I am not sure that that description is precisely accurate. The Ninth Circuit opinion to be reviewed held that the UC Hastings Law School’s policy that “all groups must accept all comers as voting members even if those individuals disagree with the mission of the group” was constitutionally permissible because it was “viewpoint neutral and reasonable.” The “question presented” in the Supreme Court docket is “Whether the Ninth Circuit erred when it held, directly contrary to the Seventh Circuit’s decision in Christian Legal Society v. Walker, 453 F.3d 853 (7th Cir. 2006), that the Constitution allows a state law school to deny recognition to a religious student organization because the group requires its officers and voting members to agree with its core religious viewpoints”, as stated in the CLS’ petition. (Scotusblog reported that the Court will decide “[w]hether a public university law school may deny school funding and other benefits to a religious student organization because the group requires its officers and voting members to agree with its core religious viewpoints”.) Of course, none of these quite explain the hot-button point of this whole thing: the CLS wants to officially, as part of its organizational constitution, prevent homosexuals from becoming members or officers of CLS, and Hastings desires not to fund student groups that discriminate against homosexuals.
One slight variation between the press release and the court docket is that the Supreme Court’s term is “core religious viewpoints”, not “religious beliefs,” which could be an important distinction. Another issue I note is that even if Hastings requires all groups to “accept all comers as voting members” (the foundation of the Ninth Circuit’s decision), the CLS student group easily could have done that, and yet still required its officers to fit within the guidelines that the voting members established. If gays, lesbians, and whoever else want to become officers, they can join the CLS and rally a vote to change the guidelines for officers (and law students have much better things to do than join groups and attend meetings just to oppose the missions of those groups and face the hostile arguments that would go with that attempt).
In any event, the Hastings policy really seems ridiculous aside from its discriminatory aspect. The CLS could probably say “anyone who shows up at the Bible study on [date] can vote.” They can spread that message by email to the other CLS members. Who is going to know? Non-Christians will not regularly attend the Bible studies (it’s hard enough to get the Christians to attend them). The policy seems to be a wholly ineffective way to “make a statement” against discrimination.
Moreover, Hastings could eradicate its “official” policy prohibiting recognition of groups that don’t allow gay and lesbian officials, and simply allow the student government to assign funds however they want, which will inevitably include discrimination against the CLS anyway (and I speak from experience in this regard).

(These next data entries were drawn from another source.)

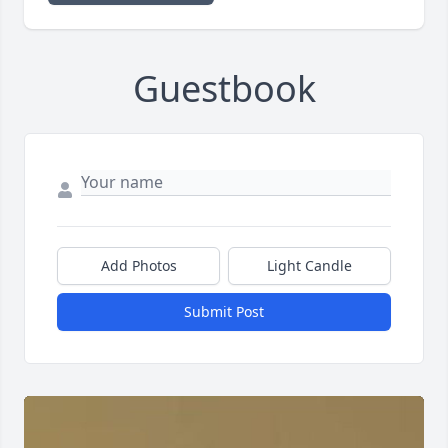
Guestbook
Add Photos
Light Candle
Submit Post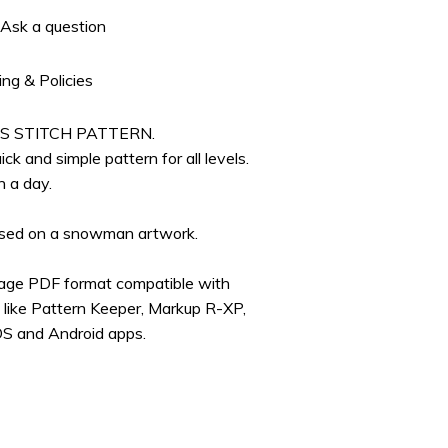
Ask a question
ing & Policies
S STITCH PATTERN.
ick and simple pattern for all levels.
n a day.
based on a snowman artwork.
page PDF format compatible with
s like Pattern Keeper, Markup R-XP,
OS and Android apps.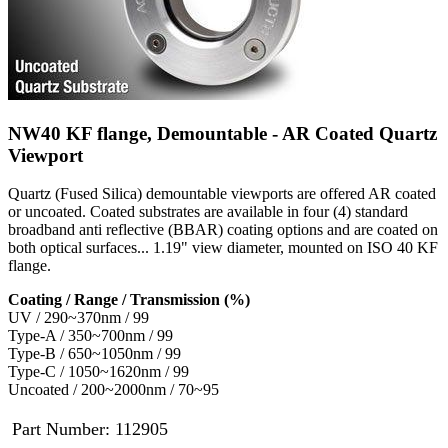
NW40 KF flange, Demountable - AR Coated Quartz
Viewport
Quartz (Fused Silica) demountable viewports are offered AR coated
or uncoated. Coated substrates are available in four (4) standard
broadband anti reflective (BBAR) coating options and are coated on
both optical surfaces... 1.19" view diameter, mounted on ISO 40 KF
flange.
Coating / Range / Transmission (%)
UV / 290~370nm / 99
Type-A / 350~700nm / 99
Type-B / 650~1050nm / 99
Type-C / 1050~1620nm / 99
Uncoated / 200~2000nm / 70~95
Part Number:
112905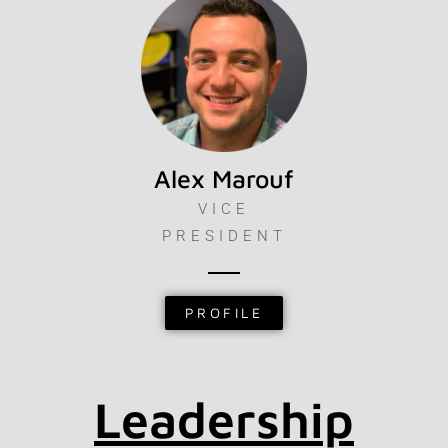
Alex Marouf
VICE
PRESIDENT
PROFILE
Leadership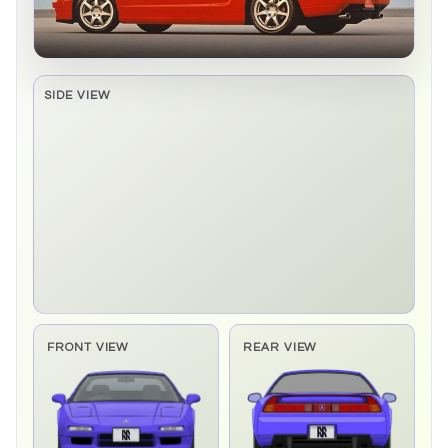
SIDE VIEW
Side elevation sprite pending
FRONT VIEW
REAR VIEW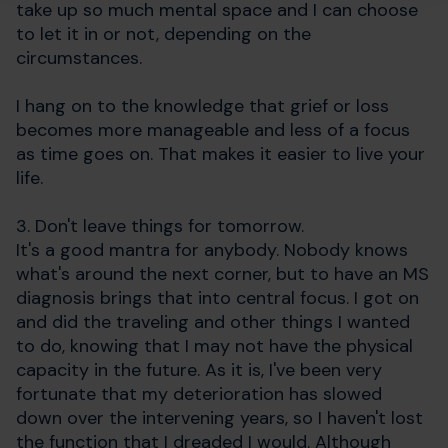
take up so much mental space and I can choose
to let it in or not, depending on the
circumstances.
I hang on to the knowledge that grief or loss
becomes more manageable and less of a focus
as time goes on. That makes it easier to live your
life.
3. Don't leave things for tomorrow.
It's a good mantra for anybody. Nobody knows
what's around the next corner, but to have an MS
diagnosis brings that into central focus. I got on
and did the traveling and other things I wanted
to do, knowing that I may not have the physical
capacity in the future. As it is, I've been very
fortunate that my deterioration has slowed
down over the intervening years, so I haven't lost
the function that I dreaded I would. Although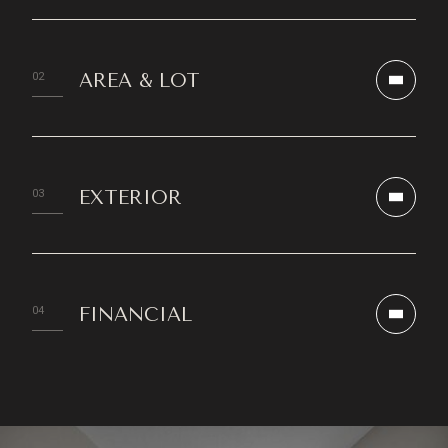
AREA & LOT
EXTERIOR
FINANCIAL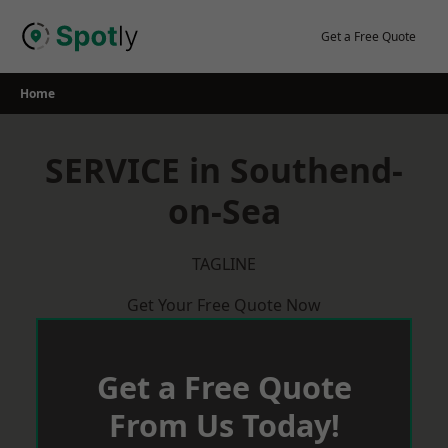
Skip
to
Get a Free Quote
content
Home
SERVICE in Southend-
on-Sea
TAGLINE
Get Your Free Quote Now
Get a Free Quote
From Us Today!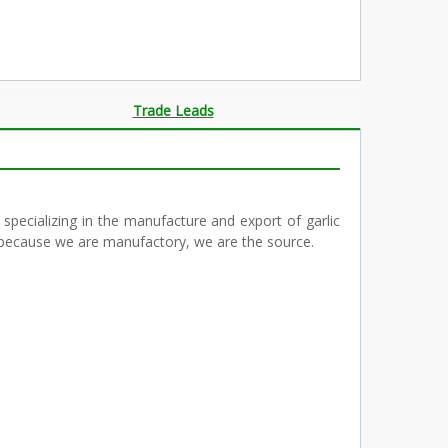
Trade Leads
 specializing in the manufacture and export of garlic
ve because we are manufactory, we are the source.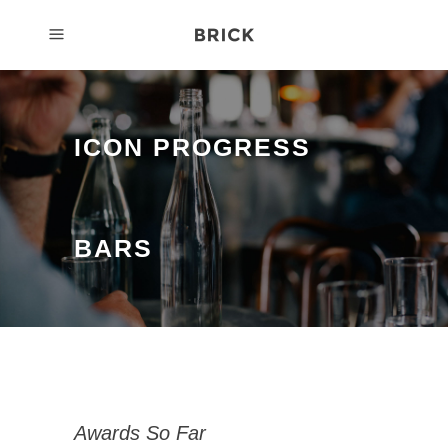
ICON PROGRESS
BARS
Awards So Far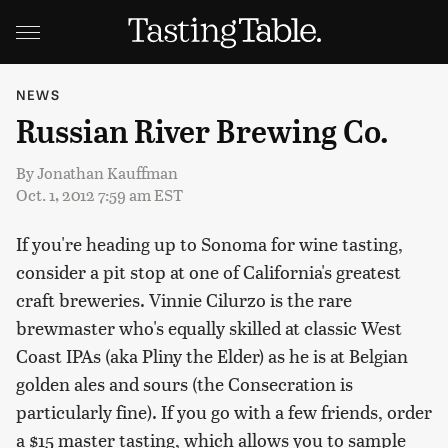
NEWS
Russian River Brewing Co.
By
Jonathan Kauffman
Oct. 1, 2012 7:59 am EST
If you're heading up to Sonoma for wine tasting,
consider a pit stop at one of California's greatest
craft breweries. Vinnie Cilurzo is the rare
brewmaster who's equally skilled at classic West
Coast IPAs (aka Pliny the Elder) as he is at Belgian
golden ales and sours (the Consecration is
particularly fine). If you go with a few friends, order
a $15 master tasting, which allows you to sample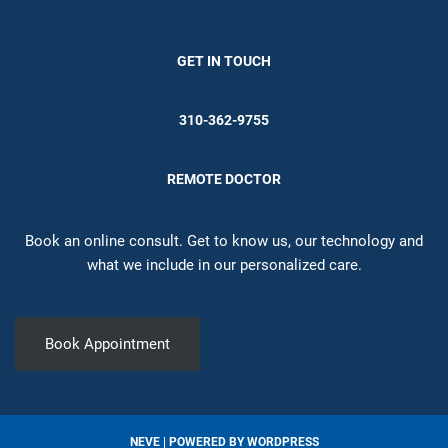
GET IN TOUCH
310-362-9755
REMOTE DOCTOR
Book an online consult. Get to know us, our technology and
what we include in our personalized care.
Book Appointment
NEVE
| POWERED BY
WORDPRESS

Nevertheless, the importance in the case is not that the CLS get funding, or that the CLS’ rule be permitted to stand (the group could continue to meet with its rule intact without funding from the school). Rather, the important issue is that government not be permitted overt discrimination against the faithful for their commitment to their religions (whatever religion that may be), even when their religions deem homosexual activity to be sinful.
Potentially, the Supreme Court could delve into whether the doctrine against homosexual sex is a “core religious viewpoint”, as stated in its “Question Presented,” because there are Christians who believe homosexual activity is morally acceptable. Of course, that would certainly get the attention of the more conservative Christians across the country; they will not take kindly to a governmental entity telling them what their “core religious viewpoints” are. I doubt that the Supreme Court would risk such a backlash, which could ultimately undermine its power.
More likely, the Court’s decision will set guidelines for a state school’s recognition of, or discrimination against, student-led religious organizations on the college/post-graduate level. The ironic thing here is that even though the public school seeks to prohibit an organization from “discriminating” against homosexuals and others, it “discriminates” against those who believe homosexuality is wrong. So the public school erred on the side of freedom of sexual activity over freedom of religion and conscience. Such is the result of the sexual revolution. And that is a scary progression, from dedication to conscience to dedication to sex.
We can only hope the Supreme Court doesn’t make it worse.